| INPUT DATA |

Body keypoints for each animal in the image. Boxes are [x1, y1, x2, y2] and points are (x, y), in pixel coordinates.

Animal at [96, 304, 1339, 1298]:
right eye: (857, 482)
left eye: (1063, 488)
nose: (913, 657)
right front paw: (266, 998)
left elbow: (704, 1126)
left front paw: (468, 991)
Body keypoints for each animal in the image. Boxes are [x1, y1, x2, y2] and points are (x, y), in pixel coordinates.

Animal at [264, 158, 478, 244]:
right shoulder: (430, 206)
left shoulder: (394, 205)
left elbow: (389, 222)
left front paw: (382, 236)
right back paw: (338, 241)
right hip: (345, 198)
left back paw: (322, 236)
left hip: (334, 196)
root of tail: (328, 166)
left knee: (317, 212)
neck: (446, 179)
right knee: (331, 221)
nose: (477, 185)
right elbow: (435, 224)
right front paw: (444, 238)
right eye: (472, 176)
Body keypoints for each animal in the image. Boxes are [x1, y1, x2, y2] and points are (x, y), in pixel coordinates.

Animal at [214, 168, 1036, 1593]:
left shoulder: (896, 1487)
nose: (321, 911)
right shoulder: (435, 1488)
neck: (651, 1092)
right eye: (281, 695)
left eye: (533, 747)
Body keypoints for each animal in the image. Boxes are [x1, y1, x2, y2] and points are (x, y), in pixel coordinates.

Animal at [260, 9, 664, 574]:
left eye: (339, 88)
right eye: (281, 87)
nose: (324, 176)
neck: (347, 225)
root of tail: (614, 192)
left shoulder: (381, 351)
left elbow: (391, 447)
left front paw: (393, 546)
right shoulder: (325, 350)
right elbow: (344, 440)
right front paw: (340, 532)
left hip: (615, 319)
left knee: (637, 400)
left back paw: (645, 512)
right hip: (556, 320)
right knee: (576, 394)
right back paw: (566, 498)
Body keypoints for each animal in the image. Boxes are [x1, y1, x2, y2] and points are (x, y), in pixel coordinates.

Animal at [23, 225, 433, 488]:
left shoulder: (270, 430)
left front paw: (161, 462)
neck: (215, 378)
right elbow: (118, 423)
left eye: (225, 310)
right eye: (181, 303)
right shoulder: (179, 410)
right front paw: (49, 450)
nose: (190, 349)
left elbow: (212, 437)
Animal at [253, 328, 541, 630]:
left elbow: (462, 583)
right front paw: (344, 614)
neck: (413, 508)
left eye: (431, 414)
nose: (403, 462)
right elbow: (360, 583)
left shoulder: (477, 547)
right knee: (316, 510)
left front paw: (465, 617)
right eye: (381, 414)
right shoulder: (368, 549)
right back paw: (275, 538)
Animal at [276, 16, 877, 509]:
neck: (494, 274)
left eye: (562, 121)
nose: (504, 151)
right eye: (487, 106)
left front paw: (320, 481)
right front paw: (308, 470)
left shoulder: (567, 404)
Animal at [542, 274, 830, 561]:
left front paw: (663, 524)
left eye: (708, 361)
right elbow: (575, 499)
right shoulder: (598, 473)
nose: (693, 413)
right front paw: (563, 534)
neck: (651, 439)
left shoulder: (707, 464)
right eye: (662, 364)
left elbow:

| EXERCISE GOAL |
Scan the data for the word "nose" and copy every line where it shows up.

| WRITTEN RESPONSE |
nose: (913, 657)
nose: (477, 185)
nose: (321, 911)
nose: (324, 176)
nose: (190, 349)
nose: (403, 462)
nose: (504, 151)
nose: (693, 413)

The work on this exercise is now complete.